Rating: C
Dir: Jared Cohn
Star: David Chokachi, Jackie Moore, Graham Greene, Treach
As is The Asylum’s standard practice, it was released a little in advance of the movie it is mockbustering. The film starts on an oil-rig – curiously, operated by a 75% female staff, though since we only see four workers, small sample size applies. The rig suddenly vanishes, and the military, led by Admiral Hadley (Greene, doing his best, but clearly thinking of his pay-cheque) sends in the three prototype robots to investigate. There’s Red (Chokachi), the cocky maverick; Tracy (Moore), the love interest; and Jim (rapper Treach), who would be the heavy favourite to die first. ‘Cos he’s black, see? They encounter the first beast, which Red eventually helps waste, albeit at the price of some coastal real-estate and getting court-martialed for didobeying orders. Jim proves he’s a nice guy by rescuing a young girl from a bar, without even asking what she was doing there. And Tracy hangs around in love-interest mode. But, of course, there isn’t just one of these things, and the other is heading up the East coast to New York.
The effects here are surprisingly decent, with the creature itself imaginatively-realized, made from equal proportions of teeth, limbs and irritation.
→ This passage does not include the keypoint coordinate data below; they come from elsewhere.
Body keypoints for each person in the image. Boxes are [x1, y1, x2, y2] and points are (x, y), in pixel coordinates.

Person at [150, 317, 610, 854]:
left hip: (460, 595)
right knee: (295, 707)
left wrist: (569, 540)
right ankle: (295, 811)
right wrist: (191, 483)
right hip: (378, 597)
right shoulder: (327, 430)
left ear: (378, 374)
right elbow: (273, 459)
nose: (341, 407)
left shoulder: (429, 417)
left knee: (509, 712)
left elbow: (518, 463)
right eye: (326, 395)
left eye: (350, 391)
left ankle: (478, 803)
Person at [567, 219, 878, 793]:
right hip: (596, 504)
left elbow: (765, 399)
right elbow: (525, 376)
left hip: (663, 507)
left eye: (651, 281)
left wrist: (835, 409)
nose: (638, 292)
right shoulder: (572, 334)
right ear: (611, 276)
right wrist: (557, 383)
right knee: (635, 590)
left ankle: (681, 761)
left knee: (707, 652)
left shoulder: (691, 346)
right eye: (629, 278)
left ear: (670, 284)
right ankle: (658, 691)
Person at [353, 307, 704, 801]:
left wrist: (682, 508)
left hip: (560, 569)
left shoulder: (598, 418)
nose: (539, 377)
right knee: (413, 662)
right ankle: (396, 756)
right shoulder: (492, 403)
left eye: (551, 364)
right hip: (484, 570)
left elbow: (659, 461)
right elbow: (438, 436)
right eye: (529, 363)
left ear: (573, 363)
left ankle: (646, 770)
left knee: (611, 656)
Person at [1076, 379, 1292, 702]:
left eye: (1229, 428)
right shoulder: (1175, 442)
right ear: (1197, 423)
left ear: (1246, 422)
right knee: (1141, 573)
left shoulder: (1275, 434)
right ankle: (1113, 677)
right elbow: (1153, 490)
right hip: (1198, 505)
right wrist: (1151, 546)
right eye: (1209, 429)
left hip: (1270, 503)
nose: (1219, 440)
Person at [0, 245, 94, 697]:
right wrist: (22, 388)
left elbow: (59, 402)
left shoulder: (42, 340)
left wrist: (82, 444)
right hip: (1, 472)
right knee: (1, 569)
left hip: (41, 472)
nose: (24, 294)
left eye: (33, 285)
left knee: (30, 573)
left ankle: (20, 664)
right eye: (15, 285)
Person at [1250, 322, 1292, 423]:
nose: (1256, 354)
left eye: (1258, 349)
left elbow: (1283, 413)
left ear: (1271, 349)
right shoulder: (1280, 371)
Truth be told, it’s more realistic and lifelike than the characters: Red’s reaction, on learning that Tracy hooked up with Jim, is so subdued, the only possible conclusion is homosexuality. None of the trio come over as anything even remotely interesting or three-dimensional; the older actors, such as Greene, or Nicole Dickson as NASA scientist Dr. Adams, who created the robots, escape with less damage, delivering their lines with considerably more seriousness than they deserve.
But in general, the Asylum mockbusters work best, when they don’t try to mimic their better too slavishly: where their Worlds worked, for example, was because what it lacked in spectacle, it made up in C. Thomas Howell’s character, which was better rounded and more sympathetic than Tom Cruise’s. Here, that’s hardly the case: while entertaining enough to sustain a brisk 82 minute romp, you’ll more often be laughing at the film, rather than with it.